Below are lines of records; copy exactly those from the one containing "[248,252,629,272] [133,289,617,309] [132,312,663,335]" through the one containing "[803,845,848,862] bloc. ->", leaving the pictures behind.

(Records provided begins)

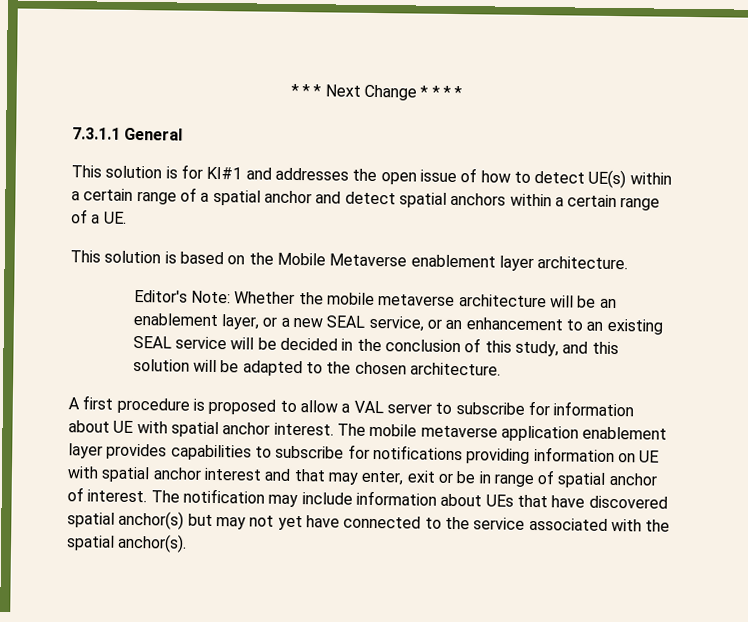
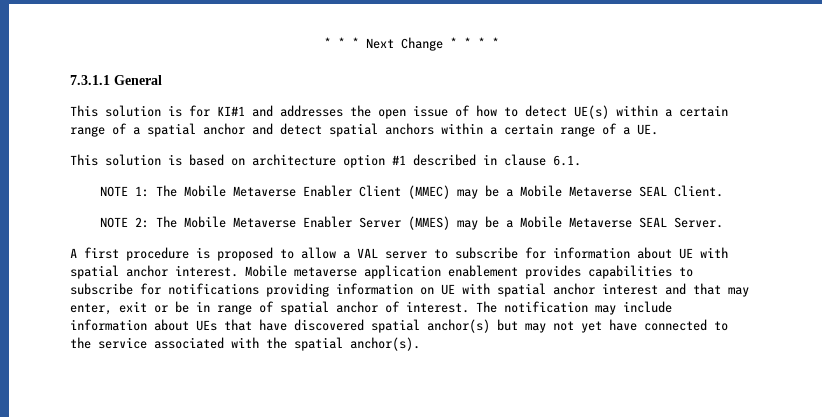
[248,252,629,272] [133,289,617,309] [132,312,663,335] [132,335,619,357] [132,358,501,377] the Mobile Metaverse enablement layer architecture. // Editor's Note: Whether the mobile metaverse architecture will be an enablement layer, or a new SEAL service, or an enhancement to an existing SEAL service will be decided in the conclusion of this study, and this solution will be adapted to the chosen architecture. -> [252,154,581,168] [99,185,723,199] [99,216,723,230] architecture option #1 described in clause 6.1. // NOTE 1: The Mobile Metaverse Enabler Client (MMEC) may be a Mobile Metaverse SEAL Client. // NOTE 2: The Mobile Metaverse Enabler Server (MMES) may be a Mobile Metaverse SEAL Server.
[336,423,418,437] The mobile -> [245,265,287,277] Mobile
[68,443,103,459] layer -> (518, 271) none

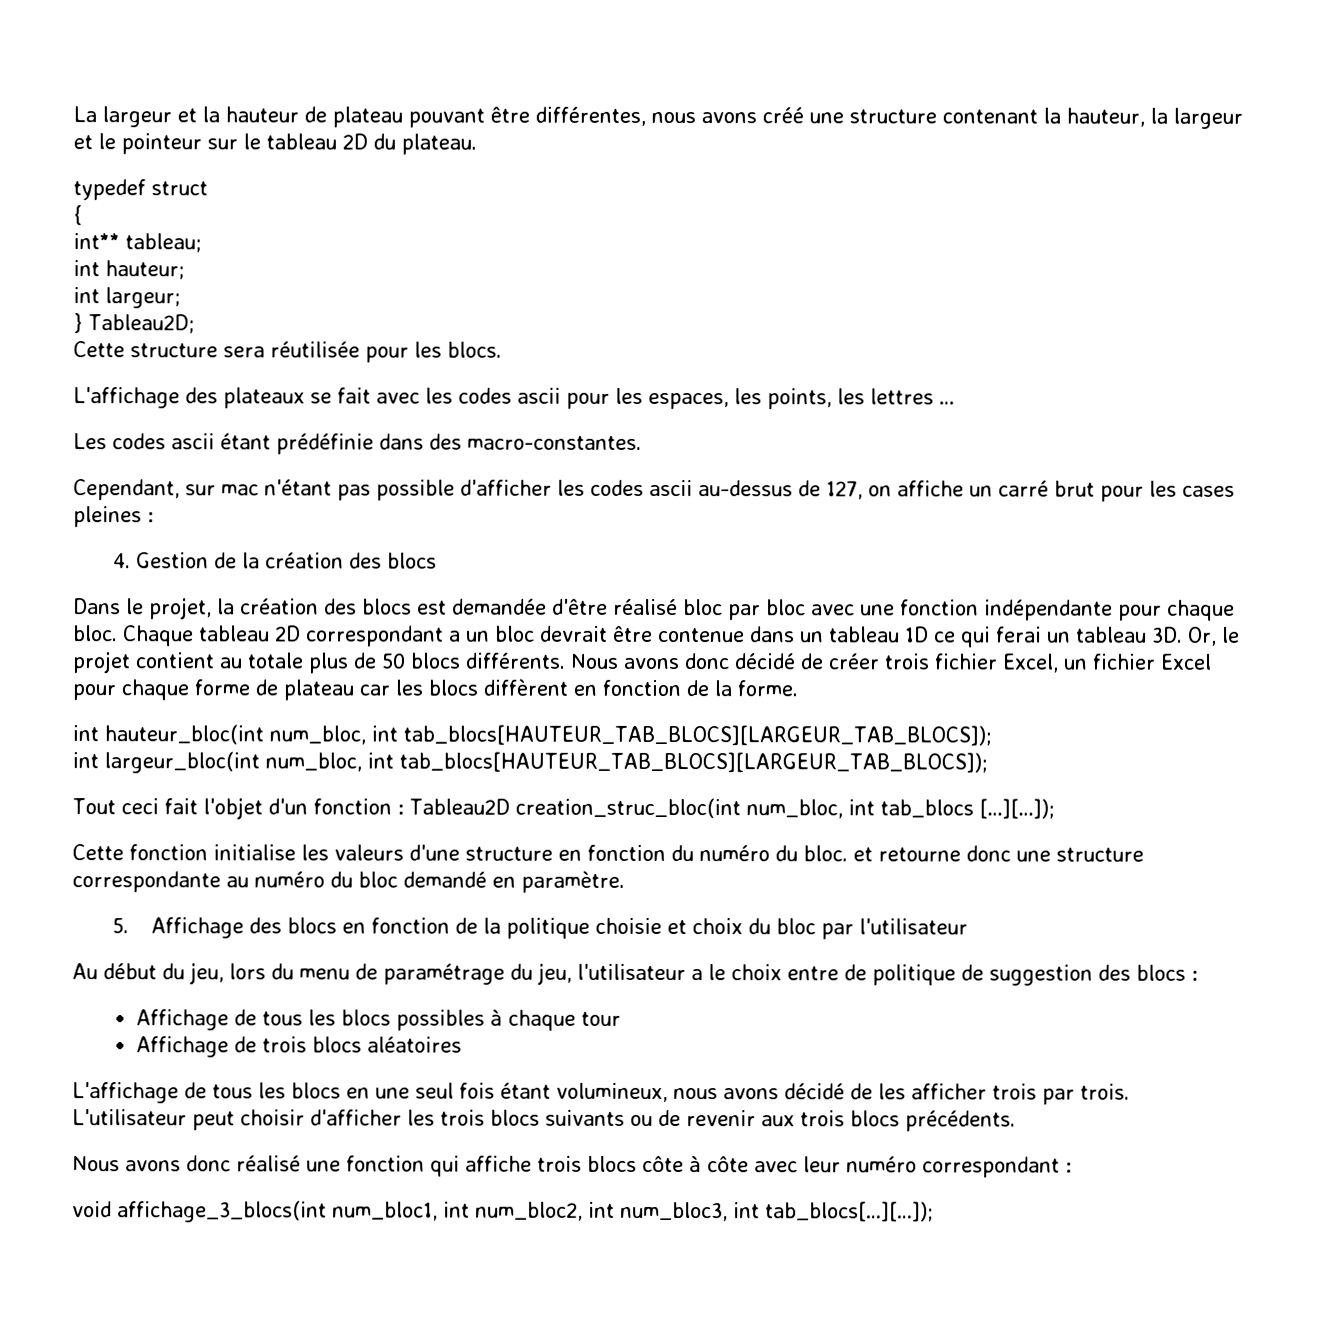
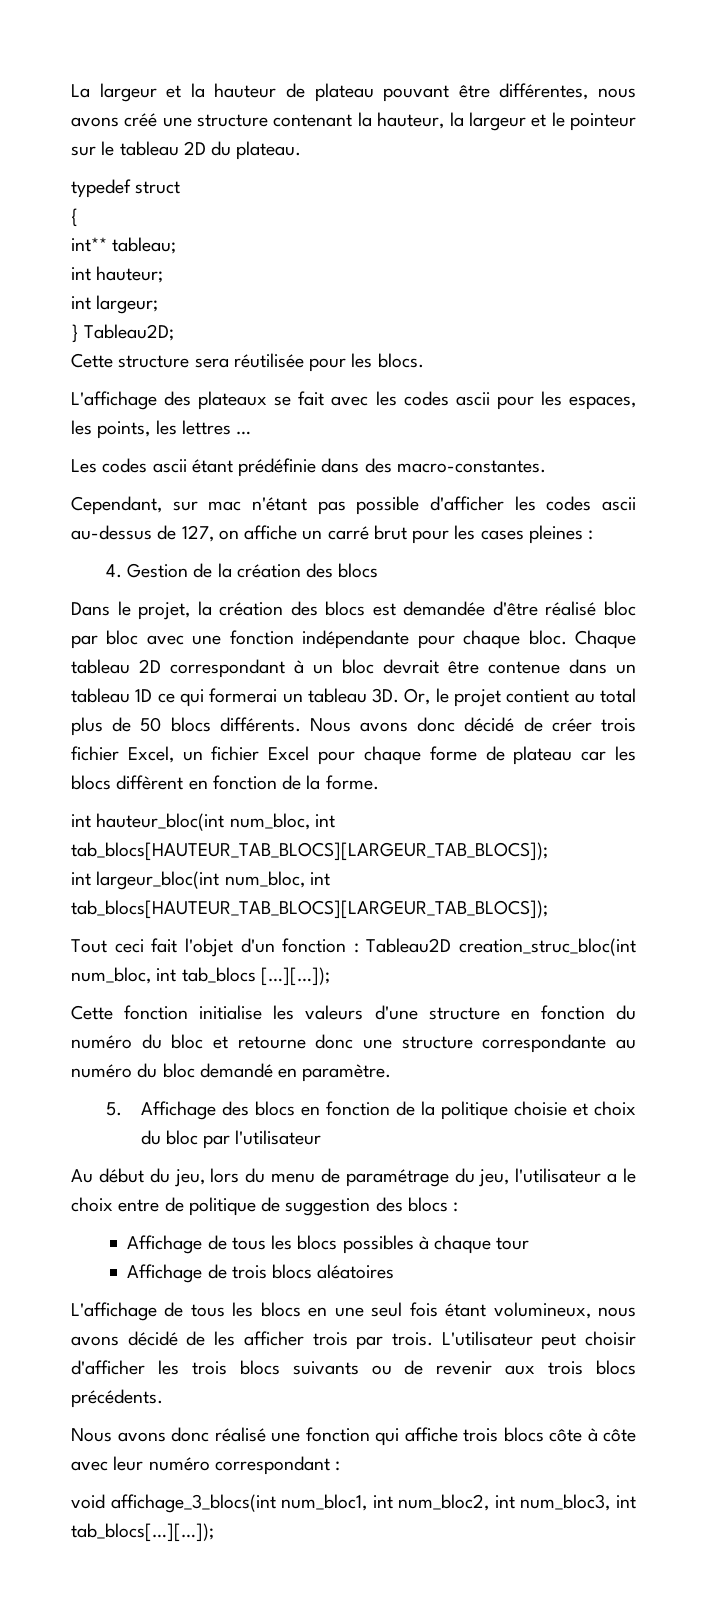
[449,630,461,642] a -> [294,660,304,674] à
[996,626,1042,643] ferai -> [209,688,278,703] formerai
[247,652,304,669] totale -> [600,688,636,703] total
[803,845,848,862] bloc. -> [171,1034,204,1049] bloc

(Records provided ends)
(Records provided begins)

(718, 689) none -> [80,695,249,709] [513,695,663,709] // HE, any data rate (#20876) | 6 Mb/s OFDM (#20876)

(Records provided ends)

* Result of the task
[248,252,629,272] [133,289,617,309] [132,312,663,335] [132,335,619,357] [132,358,501,377] the Mobile Metaverse enablement layer architecture. // Editor's Note: Whether the mobile metaverse architecture will be an enablement layer, or a new SEAL service, or an enhancement to an existing SEAL service will be decided in the conclusion of this study, and this solution will be adapted to the chosen architecture. -> [252,154,581,168] [99,185,723,199] [99,216,723,230] architecture option #1 described in clause 6.1. // NOTE 1: The Mobile Metaverse Enabler Client (MMEC) may be a Mobile Metaverse SEAL Client. // NOTE 2: The Mobile Metaverse Enabler Server (MMES) may be a Mobile Metaverse SEAL Server.
[336,423,418,437] The mobile -> [245,265,287,277] Mobile
[68,443,103,459] layer -> (518, 271) none

[449,630,461,642] a -> [294,660,304,674] à
[996,626,1042,643] ferai -> [209,688,278,703] formerai
[247,652,304,669] totale -> [600,688,636,703] total
[803,845,848,862] bloc. -> [171,1034,204,1049] bloc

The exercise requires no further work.